The importance of greater transparency can hardly be overstated.
Charles Schwab recently surveyed 1,000 affluent Americans who receive some form of financial advice for its report, “Advice and the Affluent Investor: A Study of Attitudes and Behavior.” Not surprisingly, it found that trust and transparency are cornerstones of building relationships. An overwhelming majority of those surveyed said they want transparency around how their advisor is compensated.
This, as advisors know, is where regulation comes in.
Rules and regulations
Fee disclosure rules were put into place last year requiring defined contribution plan providers to be more transparent to their plan sponsor clients about the fees they charge. Plan sponsors now also are required to inform plan participants about the fees they are being charged within their retirement accounts.
Looking ahead, the U.S. Department of Labor will soon release its new rules regarding who is a fiduciary. Its initial proposal included financial services people who work with IRAs and broker-dealers, who have not been considered fiduciaries in the past.
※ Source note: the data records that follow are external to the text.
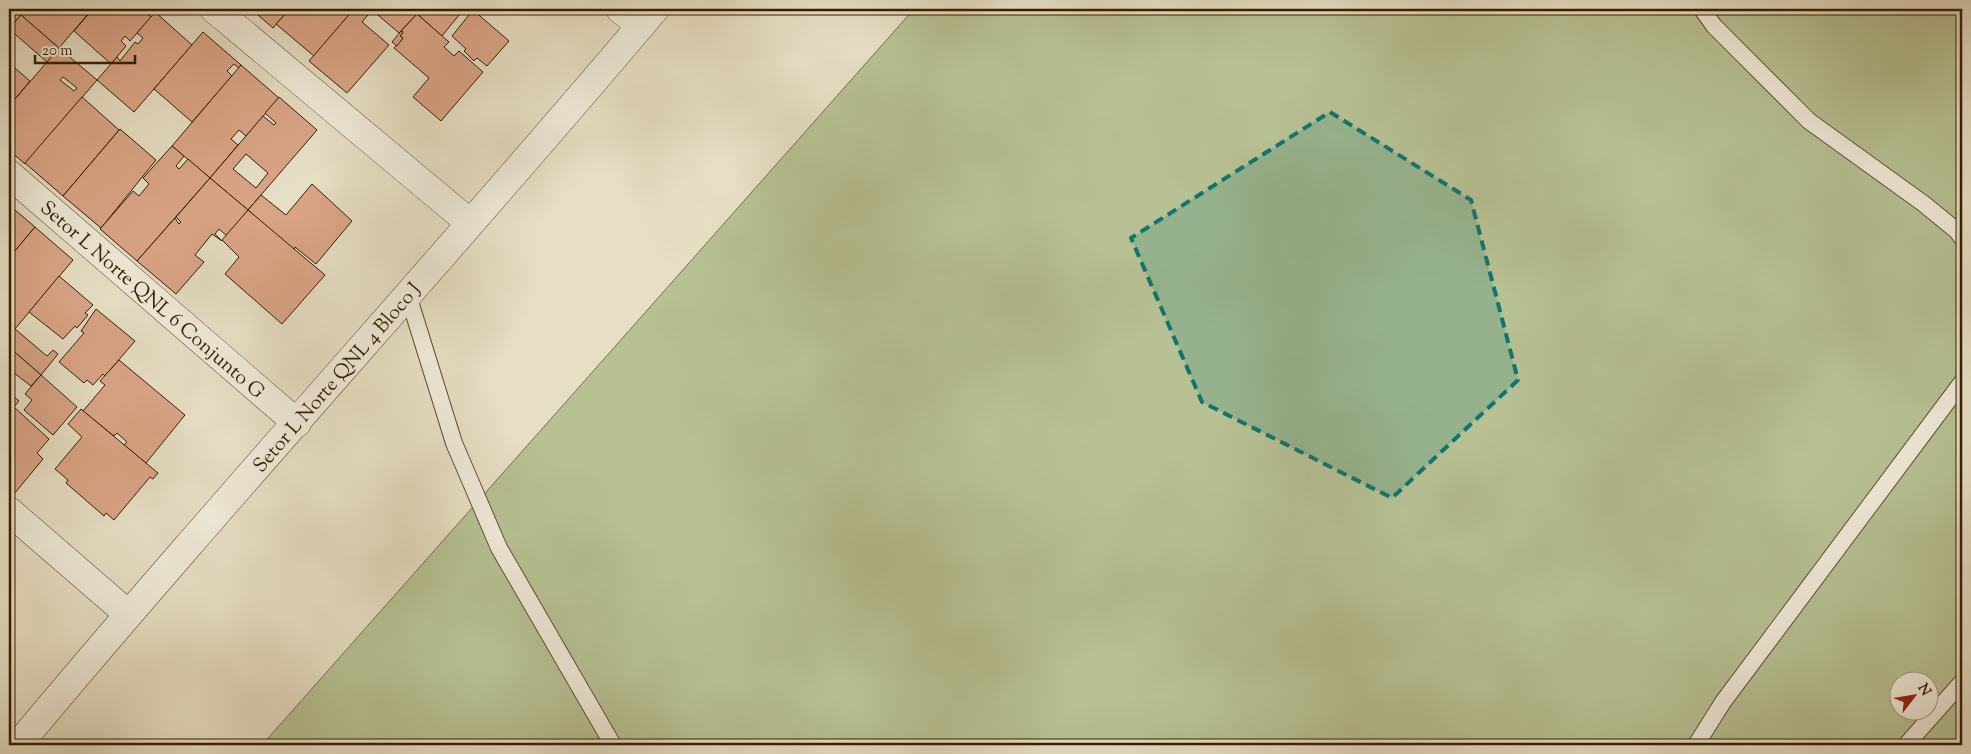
<svg xmlns="http://www.w3.org/2000/svg" width="1971" height="754" font-family="'Sorts Mill Goudy',serif">
<rect width="100%" height="100%" fill="#e7dfc5"/>
<filter id="stains"><feTurbulence type="fractalNoise" baseFrequency=".004" numOctaves="4"/><feColorMatrix values="0 0 0 0 .2 0 0 0 0 .09 0 0 0 0 .02 0 0 0 .5 -.17"/></filter>
<radialGradient id="worn" r=".72"><stop offset=".6" stop-color="#630" stop-opacity="0"/><stop offset="1" stop-color="#630" stop-opacity=".3"/></radialGradient>
<path fill="#b7c194" stroke="#76704b" fill-rule="evenodd" d="M914,9h1048v736h-1700zM1898,682h30v30h-30z"/>
<g fill="#daa587" stroke="#341e02" fill-rule="evenodd">
<polygon points="9,9 13,9 21,15 9,29"/>
<polygon points="13,9 26,9 21,15"/>
<polygon points="26,9 38,9 42,12 45,9 84,9 88,14 59,48 21,15"/>
<polygon points="93,9 100,9 103,12 105,9 142,9 151,17 130,41 125,36 121,41 126,46 111,64 74,31"/>
<polygon points="251,9 286,9 285,11 287,12 273,28"/>
<polygon points="290,9 354,9 314,56 276,24"/>
<polygon points="354,9 411,9 417,14 399,33 372,10 362,22 389,45 347,93 309,61"/>
<polygon points="411,9 421,9 417,14"/>
<polygon points="421,9 464,9 442,36 417,14"/>
<polygon points="473,10 509,41 487,66 477,58 474,61 464,51 466,49 452,36"/>
<polygon points="155,12 192,45 134,112 97,80 117,57 120,61 135,42 138,44 143,38 137,33"/>
<polygon points="417,14 449,42 444,47 454,56 459,51 483,72 441,121 413,97 429,78 394,48 403,38 400,36 403,32 401,31"/>
<polygon points="21,15 59,48 47,62 9,29"/>
<polygon points="401,31 403,32 400,36 403,38 397,46 392,42"/>
<polygon points="203,32 241,65 239,68 234,64 227,71 232,76 192,122 154,89"/>
<path d="M59,48l38,32 -72,84 -16,-14v-44zM63,77l14,11 -3,3 -14,-11z"/>
<polygon points="9,63 30,81 9,106"/>
<polygon points="241,65 279,98 246,136 239,130 231,139 238,145 210,178 172,146"/>
<polygon points="82,97 119,130 63,196 25,163"/>
<path d="M279,97l38,33 -69,80 -38,-32 53,-62 11,9 2,-2 -11,-10zM246,154l22,19 -12,15 -23,-19z"/>
<polygon points="120,129 156,160 101,228 63,196"/>
<polygon points="172,146 184,156 176,166 179,169 188,159 210,178 137,261 100,229 133,191 139,196 149,184 143,178"/>
<polygon points="210,178 248,210 227,236 219,229 215,234 222,241 212,234 195,255 204,262 176,294 137,261 175,218 179,224 181,222 176,217"/>
<polygon points="312,184 352,221 316,264 295,247 294,250 248,210 261,195 286,215"/>
<polygon points="9,205 35,227 9,258"/>
<polygon points="248,210 325,275 282,324 225,274 239,257 222,240"/>
<polygon points="35,227 73,260 9,336 9,258"/>
<polygon points="59,276 93,305 85,313 88,315 77,328 75,326 63,339 29,312"/>
<polygon points="96,309 135,341 105,376 103,374 93,385 87,380 84,383 59,362 84,333 81,331"/>
<polygon points="15,329 47,356 53,350 58,354 41,375 9,347 9,336"/>
<polygon points="9,347 41,375 31,386 9,369"/>
<polygon points="119,360 185,415 146,463 124,445 127,442 117,433 114,436 83,411 105,385 100,381"/>
<polygon points="41,375 77,407 53,435 24,410 32,400 25,394"/>
<polygon points="9,392 19,401 9,413"/>
<polygon points="14,407 49,439 37,453 43,459 14,494 9,490 9,413"/>
<polygon points="81,409 158,473 153,479 150,477 114,520 106,513 104,516 66,483 68,480 55,469 82,437 68,424"/>
</g>
<g fill="none" stroke-linecap="round" stroke-linejoin="round">
<g stroke="#614e33" stroke-width="18">
<g id="service">
<polyline points="1702,9 1714,26 1809,121 1924,204 1957,231 1962,238"/>
<polyline points="408,295 454,443 499,548 613,745"/>
<polyline points="1696,745 1723,702 1962,382"/>
<polyline points="1906,745 1962,682"/>
</g>
</g>
<g stroke="#614e33" stroke-width="29">
<g id="minor">
<polyline points="214,9 470,223"/>
<polyline points="620,9 641,26"/>
<polyline points="9,174 297,423"/>
<polyline points="9,511 128,614"/>
</g>
</g>
<g stroke="#614e33" stroke-width="29">
<path id="tertiary" d="M18,745c208,-249 428,-488 637,-736"/>
</g>
<use href="#service" stroke="#efead9" stroke-width="16"/>
<use href="#minor" stroke="#efead9" stroke-width="28"/>
<use href="#tertiary" stroke="#efead9" stroke-width="28"/>
</g>
<path fill="#0f766e" fill-opacity="0.2" stroke="#0f766e" stroke-width="4" stroke-dasharray="10 6" stroke-linejoin="round" d="M1330,112l141,88 47,180 -126,118 -190,-96 -71,-164z"/>
<g text-anchor="middle" stroke-width="4.5" stroke-linejoin="round" paint-order="stroke">
<g font-size="20" fill="#341e02" stroke="#efead9">
<text transform="translate(153 299) rotate(41)" y="7">Setor L Norte QNL 6 Conjunto G</text>
<text transform="translate(336 377) rotate(-49)" y="7">Setor L Norte QNL 4 Bloco J</text>
</g>
</g>
<rect width="1971" height="754" fill="none" stroke="#e7dfc5" stroke-width="30"/>
<rect x="10" y="10" width="1951" height="734" fill="none" stroke="#341e02" stroke-width="2.5"/>
<rect x="15" y="15" width="1941" height="724" fill="none" stroke="#341e02"/>
<g transform="translate(1914 696) rotate(59)"><circle r="24" fill="#efead9" stroke="#a49883"/>
<path d="M0-4L9 19L0 12L-9 19Z" fill="#8f2418"/>
<text y="-8" font-size="14" font-weight="bold" text-anchor="middle" fill="#341e02">N</text>
</g>
<path d="M35 55v8h100v-8" fill="none" stroke="#341e02" stroke-width="2.5"/>
<text x="42" y="55" font-size="15" fill="#341e02" stroke="#efead9" stroke-width="4" paint-order="stroke">20 m</text>
<rect width="100%" height="100%" filter="url(#stains)"/>
<rect width="100%" height="100%" fill="url(#worn)"/>
</svg>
There are also new rules that regulators are drawing up on lifetime income illustrations.
“I’m very much for regulation by Congress or suitable authorities,” said Fulton. “I don’t think regulation hurts at all.”
She pointed out that oftentimes, those earning the most are the ones squawking the most about how regulation is too expensive.
“They’re not kidding me. We watched what they did without regulation. They were all telling us everything was hunky-dory,” she said.
And, as everyone now knows, that just didn’t help build trust.